If Contento’s film is accepted, that’s great, he says, but then he has to create marketing materials for the film, and technical deliverables that allow the festival to project the film, processes that add additional expenses to his bottom line. Generally, he says, any nominal award that a filmmaker might win will never make up for the money that has already been invested.

Yet, Contento keeps doing it.

“You know, you have such a good time, and you make another film, a short or a feature,” Contento says. “And that is just the life of a filmmaker,” he laughs.

Contento’s film, Hierophany, tells another story from South Florida like rabbit hunting merged with fantastical elements including falconry. It was also his project for his master’s thesis.

He had become interested in falconry way before grad school in South Florida’s sugar cane fields. He had volunteered at a wildlife refuge where he noticed the artistry between a bird and a falconer. It was a “genesis moment” for Contento’s master thesis year’s later.

It’s not that easy to hire a falconer. Contento worked for months to secure a talented and trained animal handler.

“I remember being there with him, and watching him fly the bird,” Contento says. That was the beautiful, artistic part, he says. The business side of filming came into play when his insurance company made him break down every aspect in which the bird had screen time.

“’So if you’re telling me you have a bird, who’s the bird handler?’” Contento recalls. The bird had multiple organizations involved in its welfare.

As Contento looks back on his time since UCF, he says his journey would never have been possible without the relationships he’s made along the way, and the realization that everything that he has filmed or wants to film has its genesis in his Florida roots.

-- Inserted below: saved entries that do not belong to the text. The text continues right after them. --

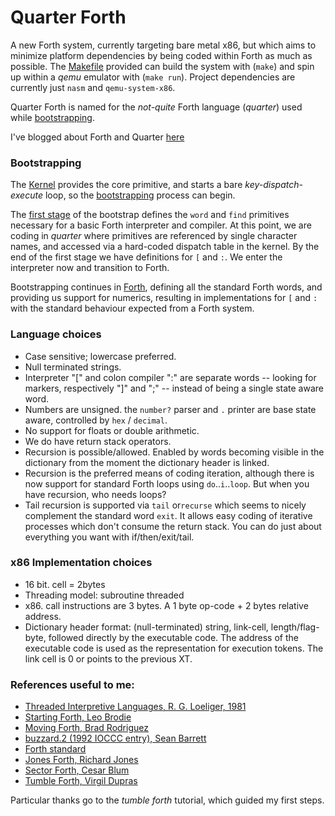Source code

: # Quarter Forth

A new Forth system, currently targeting bare metal x86, but which aims to minimize platform dependencies by being coded within Forth as much as possible. The [Makefile](Makefile) provided can build the system with (`make`) and spin up within a _qemu_ emulator with (`make run`). Project dependencies are currently just `nasm` and `qemu-system-x86`.

Quarter Forth is named for the _not-quite_ Forth language (_quarter_) used while [bootstrapping](bootstrapping.md).

I've blogged about Forth and Quarter [here](https://nick-chapman.github.io/blog/)

### Bootstrapping

The [Kernel](kernel.asm) provides the core primitive, and starts a bare _key-dispatch-execute_ loop, so the [bootstrapping](forth.list) process can begin.

The [first stage](f/forth.q) of the bootstrap defines the `word` and `find` primitives
necessary for a basic Forth interpreter and compiler. At this point, we are coding in _quarter_ where primitives are referenced by single character names, and accessed via a hard-coded dispatch table in the kernel. By the end of the first stage we have definitions for `[` and `:`. We enter the interpreter now and transition to Forth.

Bootstrapping continues in [Forth](f/system.f), defining all the standard Forth words, and providing us support for numerics, resulting in implementations for `[` and `:` with the standard behaviour expected from a Forth system.

### Language choices

- Case sensitive; lowercase preferred.
- Null terminated strings.
- Interpreter "[" and colon compiler ":" are separate words -- looking for markers, respectively "]" and ";" -- instead of being a single state aware word.
- Numbers are unsigned. the `number?` parser and `.` printer are base state aware, controlled by `hex` / `decimal`.
- No support for floats or double arithmetic.
- We do have return stack operators.
- Recursion is possible/allowed. Enabled by words becoming visible in the dictionary from the moment the dictionary header is linked.
- Recursion is the preferred means of coding iteration, although there is now support for standard Forth loops using `do`..`i`..`loop`. But when you have recursion, who needs loops?
- Tail recursion is supported via `tail` or`recurse` which seems to nicely complement the standard word `exit`. It allows easy coding of iterative processes which don't consume the return stack. You can do just about everything you want with if/then/exit/tail.

### x86 Implementation choices

- 16 bit. cell = 2bytes
- Threading model: subroutine threaded
- x86. call instructions are 3 bytes. A 1 byte op-code + 2 bytes relative address.
- Dictionary header format: (null-terminated) string, link-cell, length/flag-byte, followed directly by the executable code. The address of the executable code is used as the representation for execution tokens. The link cell is 0 or points to the previous XT.


### References useful to me:
- [Threaded Interpretive Languages, R. G. Loeliger, 1981](https://archive.org/details/R.G.LoeligerThreadedInterpretiveLanguagesTheirDesignAndImplementationByteBooks1981)
- [Starting Forth, Leo Brodie](https://www.forth.com/starting-forth)
- [Moving Forth, Brad Rodriguez](https://www.bradrodriguez.com/papers/moving1.htm)
- [buzzard.2 (1992 IOCCC entry), Sean Barrett](http://ftp.funet.fi/pub/doc/IOCCC/1992/buzzard.2.design)
- [Forth standard](https://forth-standard.org)
- [Jones Forth, Richard Jones](https://github.com/nornagon/jonesforth/blob/master/jonesforth.S)
- [Sector Forth, Cesar Blum](https://github.com/cesarblum/sectorforth)
- [Tumble Forth, Virgil Dupras](https://tumbleforth.hardcoded.net)

Particular thanks go to the _tumble forth_ tutorial, which guided my first steps.
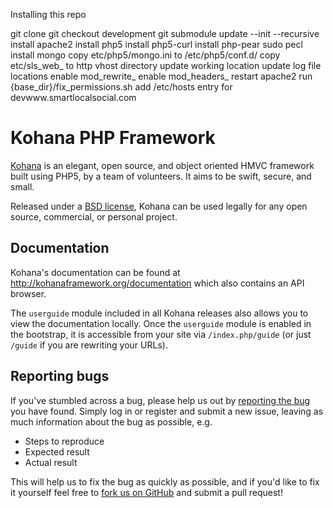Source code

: Installing this repo

git clone
git checkout development
git submodule update --init --recursive
install apache2
install php5
install php5-curl
install php-pear
sudo pecl install mongo
copy etc/php5/mongo.ini to /etc/php5/conf.d/
copy etc/sls_web_ to http vhost directory 
  update working location
  update log file locations
enable mod_rewrite_ 
enable mod_headers_
restart apache2
run {base_dir}/fix_permissions.sh
add /etc/hosts entry for devwww.smartlocalsocial.com


# Kohana PHP Framework

[Kohana](http://kohanaframework.org/) is an elegant, open source, and object oriented HMVC framework built using PHP5, by a team of volunteers. It aims to be swift, secure, and small.

Released under a [BSD license](http://kohanaframework.org/license), Kohana can be used legally for any open source, commercial, or personal project.

## Documentation
Kohana's documentation can be found at <http://kohanaframework.org/documentation> which also contains an API browser.

The `userguide` module included in all Kohana releases also allows you to view the documentation locally. Once the `userguide` module is enabled in the bootstrap, it is accessible from your site via `/index.php/guide` (or just `/guide` if you are rewriting your URLs).

## Reporting bugs
If you've stumbled across a bug, please help us out by [reporting the bug](http://dev.kohanaframework.org/projects/kohana3/) you have found. Simply log in or register and submit a new issue, leaving as much information about the bug as possible, e.g.

* Steps to reproduce
* Expected result
* Actual result

This will help us to fix the bug as quickly as possible, and if you'd like to fix it yourself feel free to [fork us on GitHub](https://github.com/kohana) and submit a pull request!
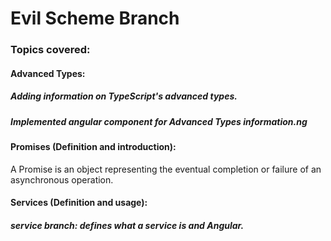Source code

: # Evil Scheme Branch

### Topics covered:

#### Advanced Types:
##### Adding information on TypeScript's advanced types.
##### Implemented angular component for Advanced Types information.ng

#### Promises (Definition and introduction):
A Promise is an object representing the eventual completion or failure of an asynchronous operation. 
#### Services (Definition and usage):
##### service branch: defines what a service is and Angular.
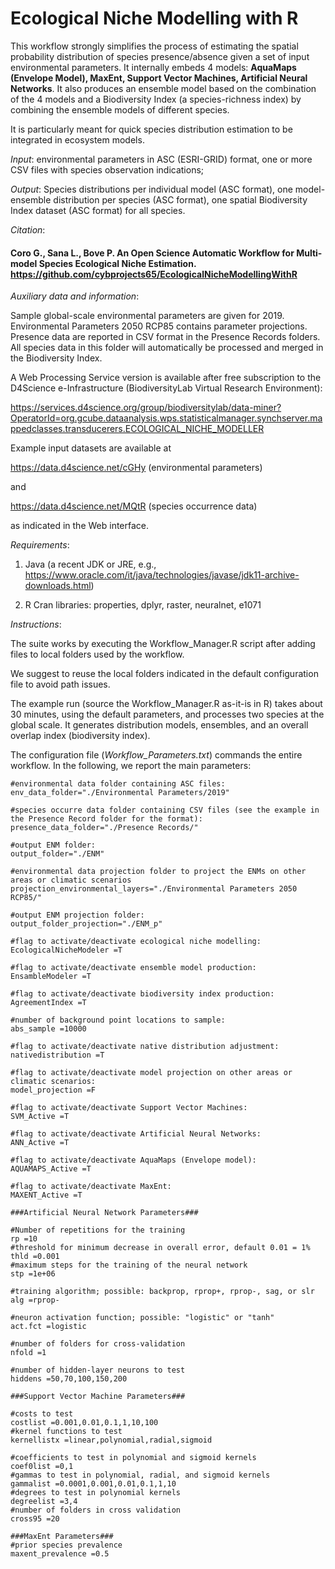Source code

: 
# Ecological Niche Modelling with R

This workflow strongly simplifies the process of estimating the spatial probability distribution of species presence/absence given a set of input environmental parameters. It internally embeds 4 models: **AquaMaps (Envelope Model), MaxEnt, Support Vector Machines, Artificial Neural Networks**. It also produces an ensemble model based on the combination of the 4 models and a Biodiversity Index (a species-richness index) by combining the ensemble models of different species. 

It is particularly meant for quick species distribution estimation to be integrated in ecosystem models.

_Input_: environmental parameters in ASC (ESRI-GRID) format, one or more CSV files with species observation indications;

_Output_: Species distributions per individual model (ASC format), one model-ensemble distribution per species (ASC format), one spatial Biodiversity Index dataset (ASC format) for all species.

_Citation_: 

#### Coro G., Sana L., Bove P. An Open Science Automatic Workflow for Multi-model Species Ecological Niche Estimation. https://github.com/cybprojects65/EcologicalNicheModellingWithR

_Auxiliary data and information_:

Sample global-scale environmental parameters are given for 2019. Environmental Parameters 2050 RCP85 contains parameter projections. Presence data are reported in CSV format in the Presence Records folders. All species data in this folder will automatically be processed and merged in the Biodiversity Index. 

A Web Processing Service version is available after free subscription to the D4Science e-Infrastructure (BiodiversityLab Virtual Research Environment):

https://services.d4science.org/group/biodiversitylab/data-miner?OperatorId=org.gcube.dataanalysis.wps.statisticalmanager.synchserver.mappedclasses.transducerers.ECOLOGICAL_NICHE_MODELLER

Example input datasets are available at 

https://data.d4science.net/cGHy (environmental parameters)

and 

https://data.d4science.net/MQtR (species occurrence data)

as indicated in the Web interface.

_Requirements_: 

1. Java (a recent JDK or JRE, e.g., https://www.oracle.com/it/java/technologies/javase/jdk11-archive-downloads.html)

2. R Cran libraries: properties, dplyr, raster, neuralnet, e1071

_Instructions_:

The suite works by executing the Workflow_Manager.R script after adding files to local folders used by the workflow.

We suggest to reuse the local folders indicated in the default configuration file to avoid path issues.

The example run (source the Workflow_Manager.R as-it-is in R) takes about 30 minutes, using the default parameters, and processes two species at the global scale. It generates distribution models, ensembles, and an overall overlap index (biodiversity index).

The configuration file (_Workflow_Parameters.txt_) commands the entire workflow. In the following, we report the main parameters:

    #environmental data folder containing ASC files:
    env_data_folder="./Environmental Parameters/2019"
    
    #species occurre data folder containing CSV files (see the example in the Presence Record folder for the format):
    presence_data_folder="./Presence Records/"
    
    #output ENM folder:
    output_folder="./ENM"
    
    #environmental data projection folder to project the ENMs on other areas or climatic scenarios
    projection_environmental_layers="./Environmental Parameters 2050 RCP85/"
    
    #output ENM projection folder:
    output_folder_projection="./ENM_p"
    
    #flag to activate/deactivate ecological niche modelling:
    EcologicalNicheModeler =T
    
    #flag to activate/deactivate ensemble model production:
    EnsambleModeler =T
    
    #flag to activate/deactivate biodiversity index production:
    AgreementIndex =T
    
    #number of background point locations to sample:
    abs_sample =10000 
    
    #flag to activate/deactivate native distribution adjustment:
    nativedistribution =T
    
    #flag to activate/deactivate model projection on other areas or climatic scenarios:
    model_projection =F
    
    #flag to activate/deactivate Support Vector Machines:
    SVM_Active =T
    
    #flag to activate/deactivate Artificial Neural Networks:
    ANN_Active =T
    
    #flag to activate/deactivate AquaMaps (Envelope model):
    AQUAMAPS_Active =T
    
    #flag to activate/deactivate MaxEnt:
    MAXENT_Active =T
    
    ###Artificial Neural Network Parameters###
    
    #Number of repetitions for the training
    rp =10
    #threshold for minimum decrease in overall error, default 0.01 = 1%
    thld =0.001
    #maximum steps for the training of the neural network
    stp =1e+06
    
    #training algorithm; possible: backprop, rprop+, rprop-, sag, or slr
    alg =rprop-
    
    #neuron activation function; possible: "logistic" or "tanh" 
    act.fct =logistic
    
    #number of folders for cross-validation
    nfold =1
    
    #number of hidden-layer neurons to test
    hiddens =50,70,100,150,200
    	
    ###Support Vector Machine Parameters###
    
    #costs to test
    costlist =0.001,0.01,0.1,1,10,100
    #kernel functions to test
    kernellistx =linear,polynomial,radial,sigmoid
    
    #coefficients to test in polynomial and sigmoid kernels
    coef0list =0,1
    #gammas to test in polynomial, radial, and sigmoid kernels
    gammalist =0.0001,0.001,0.01,0.1,1,10 
    #degrees to test in polynomial kernels
    degreelist =3,4  
    #number of folders in cross validation
    cross95 =20
    
    ###MaxEnt Parameters###
    #prior species prevalence
    maxent_prevalence =0.5
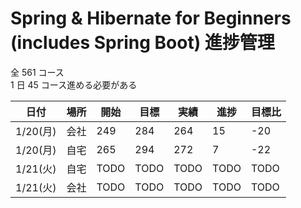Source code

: # Spring & Hibernate for Beginners (includes Spring Boot) 進捗管理

全 561 コース  
1 日 45 コース進める必要がある

| 日付     | 場所 | 開始 | 目標 | 実績 | 進捗 | 目標比 |
| -------- | ---- | ---- | ---- | ---- | ---- | ------ |
| 1/20(月) | 会社 | 249  | 284  | 264  | 15   | -20    |
| 1/20(月) | 自宅 | 265  | 294  | 272  | 7    | -22    |
| 1/21(火) | 自宅 | TODO | TODO | TODO | TODO | TODO   |
| 1/21(火) | 会社 | TODO | TODO | TODO | TODO | TODO   |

“My relationships are everything to me,” Contento says. “When I think of making a film, I’m not thinking of the actual ‘work’ of filming, rather, I am thinking of meeting someone who hopefully is going to be my best friend, or someone I will be able to keep in contact with for the rest of my life. And as a storyteller, I think that if I can bring in my community into my films, that I will always find the thing that I am looking for.”

Contento is still writing – literally – what will likely be his most meaningful story. He has a ten-month-old daughter, and becoming a father has inspired him to create his next movie, a documentary on three fathers in Pahokee. Some of the fathers are empty nesters with grown children, and others are young fathers just learning how to parent. There are many aspects of fatherhood and family in general to consider, he says.

“One of the things I learned at UCF was that we all have our own story to tell, and that we don’t always get a chance to do it. Don’t let your ideas just float away. Find your story and keep charging on.”